How will we continue to keep up with the continued growth in Nashville, the entire Middle Tennessee community and beyond?

Looking to the future growth of Nashville, we know that Vanderbilt University Medical Center has continued to invest in the growth that’s needed to accommodate the demand for our expertise, and that’s been especially true in pediatrics. That’s why we’ve been able to add four floors and expand our outpatient footprint across the entire state to bring care closer to where families live. That investment in supporting the children in our community will continue over time. The success of Monroe Carell will allow us to enable continued expansion and growth — where and what that looks like is several years away.
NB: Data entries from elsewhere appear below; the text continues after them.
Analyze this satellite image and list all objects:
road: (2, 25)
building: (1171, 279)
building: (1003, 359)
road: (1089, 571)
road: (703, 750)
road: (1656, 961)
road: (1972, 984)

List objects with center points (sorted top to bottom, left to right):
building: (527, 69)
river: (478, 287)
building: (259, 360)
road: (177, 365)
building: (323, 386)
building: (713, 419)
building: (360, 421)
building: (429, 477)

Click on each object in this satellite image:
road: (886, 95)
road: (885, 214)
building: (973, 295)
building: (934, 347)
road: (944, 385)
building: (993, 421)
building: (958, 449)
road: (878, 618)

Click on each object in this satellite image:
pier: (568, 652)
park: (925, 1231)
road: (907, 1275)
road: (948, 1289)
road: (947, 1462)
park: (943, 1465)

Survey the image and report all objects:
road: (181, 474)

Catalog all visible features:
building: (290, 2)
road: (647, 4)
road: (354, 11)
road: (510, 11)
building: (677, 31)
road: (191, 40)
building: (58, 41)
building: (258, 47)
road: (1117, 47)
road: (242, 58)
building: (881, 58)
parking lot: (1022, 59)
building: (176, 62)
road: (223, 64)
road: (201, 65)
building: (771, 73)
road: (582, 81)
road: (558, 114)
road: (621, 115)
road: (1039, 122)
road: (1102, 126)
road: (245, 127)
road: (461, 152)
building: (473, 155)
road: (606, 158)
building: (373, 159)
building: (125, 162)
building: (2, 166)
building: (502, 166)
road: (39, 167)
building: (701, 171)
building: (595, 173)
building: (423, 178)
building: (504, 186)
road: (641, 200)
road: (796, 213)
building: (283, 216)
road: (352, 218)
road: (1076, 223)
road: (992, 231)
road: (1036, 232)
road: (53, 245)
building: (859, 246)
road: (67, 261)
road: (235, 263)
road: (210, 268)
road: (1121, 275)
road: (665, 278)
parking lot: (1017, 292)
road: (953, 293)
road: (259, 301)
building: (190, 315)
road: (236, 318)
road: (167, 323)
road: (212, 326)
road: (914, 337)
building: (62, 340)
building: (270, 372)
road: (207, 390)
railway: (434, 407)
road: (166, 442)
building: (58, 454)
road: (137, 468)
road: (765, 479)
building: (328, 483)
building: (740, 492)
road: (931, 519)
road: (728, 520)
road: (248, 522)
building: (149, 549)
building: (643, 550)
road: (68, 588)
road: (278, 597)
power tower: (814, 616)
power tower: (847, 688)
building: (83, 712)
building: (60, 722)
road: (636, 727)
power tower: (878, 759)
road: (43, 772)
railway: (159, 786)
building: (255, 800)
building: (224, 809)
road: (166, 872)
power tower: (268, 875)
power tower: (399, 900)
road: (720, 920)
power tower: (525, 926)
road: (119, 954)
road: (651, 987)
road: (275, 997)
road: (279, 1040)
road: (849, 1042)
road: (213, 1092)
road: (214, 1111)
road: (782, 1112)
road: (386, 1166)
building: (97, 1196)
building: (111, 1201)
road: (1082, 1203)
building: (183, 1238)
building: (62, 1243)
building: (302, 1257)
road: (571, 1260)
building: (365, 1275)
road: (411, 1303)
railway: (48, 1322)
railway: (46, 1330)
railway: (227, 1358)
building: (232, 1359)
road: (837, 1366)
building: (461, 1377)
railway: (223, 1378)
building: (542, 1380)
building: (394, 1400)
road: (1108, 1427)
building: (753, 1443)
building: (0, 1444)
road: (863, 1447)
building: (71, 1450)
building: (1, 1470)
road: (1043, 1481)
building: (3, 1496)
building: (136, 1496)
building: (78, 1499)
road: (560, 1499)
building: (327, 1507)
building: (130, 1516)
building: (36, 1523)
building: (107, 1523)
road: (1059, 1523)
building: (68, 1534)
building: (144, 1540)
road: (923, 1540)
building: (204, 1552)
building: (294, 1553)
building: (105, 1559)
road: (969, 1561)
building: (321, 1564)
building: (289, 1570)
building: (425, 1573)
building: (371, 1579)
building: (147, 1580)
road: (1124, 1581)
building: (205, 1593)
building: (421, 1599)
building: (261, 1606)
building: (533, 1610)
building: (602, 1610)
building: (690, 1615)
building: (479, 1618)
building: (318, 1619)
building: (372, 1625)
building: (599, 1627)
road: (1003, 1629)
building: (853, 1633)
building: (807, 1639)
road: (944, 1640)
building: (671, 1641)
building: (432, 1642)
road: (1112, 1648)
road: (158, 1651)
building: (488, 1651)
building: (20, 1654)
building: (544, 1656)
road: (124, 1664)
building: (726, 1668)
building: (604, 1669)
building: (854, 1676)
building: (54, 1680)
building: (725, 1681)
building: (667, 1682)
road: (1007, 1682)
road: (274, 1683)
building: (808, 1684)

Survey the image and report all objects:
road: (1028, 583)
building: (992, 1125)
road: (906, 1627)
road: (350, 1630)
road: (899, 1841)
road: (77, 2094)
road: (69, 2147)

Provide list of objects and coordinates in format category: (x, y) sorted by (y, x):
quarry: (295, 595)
How will Monroe Carell play a part in training and recruiting the next generation of health care workers?

One of the biggest challenges for pediatric health care — and really health care as a whole — will be the future workforce. Fewer people are choosing pediatrics and then fewer residents are going into pediatric subspeciality care. While our Monroe Carell building is only 20 years old, we have a 100-year history at Vanderbilt in the space of pediatric medical education, training and research. It is because of that, coupled with our expertise in pediatric care and multidisciplinary programs, that I believe we are poised to continue to attract the best trainees as well as the best faculty and nurses from across the country. As true innovators in the area of discovery and in creating models of medical education, I am confident we will continue to contribute to growing the next generation because the work we do at Monroe Carell is really amazing.

How can the community continue to support Monroe Carell?

We have been blessed with great generosity from our community over many, many years. Our building and programs truly would not be where they are today without that support. We need to make more people aware of the magical things that happen in this building 24 hours a day, seven days a week, 365 days a year.

Community engagement is and will always be a part of what we do, and those relationships are so important. We are so incredibly grateful to our community and partnerships to help us achieve our missions and build our programs.

Our namesake, Monroe Carell Jr., passionately put into words the meaning of this building at the ribbon-cutting 20 years ago. He said, ‘For those of you who have been building this facility, I know you have probably built larger facilities and taller facilities, but you will have never worked on a facility that is more important.’ That still rings true today. This is still the most important building in Nashville.